Uno tomó el sobre y volvió a tomar su camino. El otro regresó en busca del “Negro”. Recordó cuando era niño y se había caído de la bici. Llegó a su casa muerto de sed y tomó un sorbo de agua bien grande directo de la llave del patio. Bebió hasta sentirse colmado. Apenas le había dado el sobre a su colega sintió algo muy parecido. Le gustó la idea de haberle dado agua a su alma.

Aquel que había tomado el sobre llegó con las señas que le había dado el dueño del “Negro”. Y sintió la emoción de quien hace lo correcto. La satisfacción de ayudar nomás por ayudar. Traía el sobre. Ni siquiera lo abrió. Tocó a la puerta. Nada. Insistió con más fuerza. Un cuerpo cansado, arrastrado por una sombra vieja, jaló el zaguán. La luz de la mañana no le dejaba observar la cara de quien había llamado segundos antes.
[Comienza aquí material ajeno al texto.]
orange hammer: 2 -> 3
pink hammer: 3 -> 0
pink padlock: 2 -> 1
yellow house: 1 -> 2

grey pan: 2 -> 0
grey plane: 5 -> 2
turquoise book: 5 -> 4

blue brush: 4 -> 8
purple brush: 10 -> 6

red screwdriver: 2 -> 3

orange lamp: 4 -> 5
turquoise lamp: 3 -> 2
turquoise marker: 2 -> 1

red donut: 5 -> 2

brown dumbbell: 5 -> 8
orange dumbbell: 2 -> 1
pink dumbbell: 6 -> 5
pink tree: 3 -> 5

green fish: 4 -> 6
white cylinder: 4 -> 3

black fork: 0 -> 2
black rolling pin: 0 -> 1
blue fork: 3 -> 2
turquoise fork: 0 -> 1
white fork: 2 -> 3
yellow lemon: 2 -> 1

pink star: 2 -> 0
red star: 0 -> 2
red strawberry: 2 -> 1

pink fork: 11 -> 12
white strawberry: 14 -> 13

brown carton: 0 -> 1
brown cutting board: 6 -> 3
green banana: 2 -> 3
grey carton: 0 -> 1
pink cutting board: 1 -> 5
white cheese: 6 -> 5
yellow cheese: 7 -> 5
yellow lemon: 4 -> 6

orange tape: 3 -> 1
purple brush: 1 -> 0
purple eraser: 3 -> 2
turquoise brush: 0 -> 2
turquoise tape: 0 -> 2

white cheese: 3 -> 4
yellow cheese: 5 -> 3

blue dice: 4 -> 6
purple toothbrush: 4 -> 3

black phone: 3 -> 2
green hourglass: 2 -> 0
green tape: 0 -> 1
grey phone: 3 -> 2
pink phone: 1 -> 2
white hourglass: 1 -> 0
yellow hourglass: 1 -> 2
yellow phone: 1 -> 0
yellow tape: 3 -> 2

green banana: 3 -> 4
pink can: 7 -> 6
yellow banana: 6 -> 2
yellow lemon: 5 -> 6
–Buenos días. Oiga, ¿aquí vive la señora Gloria Márquez?

–¿Quién la busca?

–¡Ah!, mire, es que su esposo de ella me pidió que viniera a entregarle este sobre. Me dijo que no pudo venir porque se le descompuso el carro acá en La Rumorosa, pero que la señora Gloria estaba por parir y necesitaba este dinero. ¿Sabe dónde la puedo encontrar?

La mujer que abrió la puerta perdió el color. Le hizo un par de preguntas al mensajero. Confirmó que no mentía. Se presentó. Le dijo que era ella la señora Gloria Márquez. Que recién su esposo había cumplido diez años de muerto, justo donde le pidió el favor a éste. Ella sintió el mismo borbotón que le llenaba la panza como agua que calma la sed. Al mensajero lo inundó el mismo escalofrío que se cuela en las historias mágicas de las seis de la tarde. Se despidió y volvió a su camión, temblando, sobre esta remota Autopista del Sur.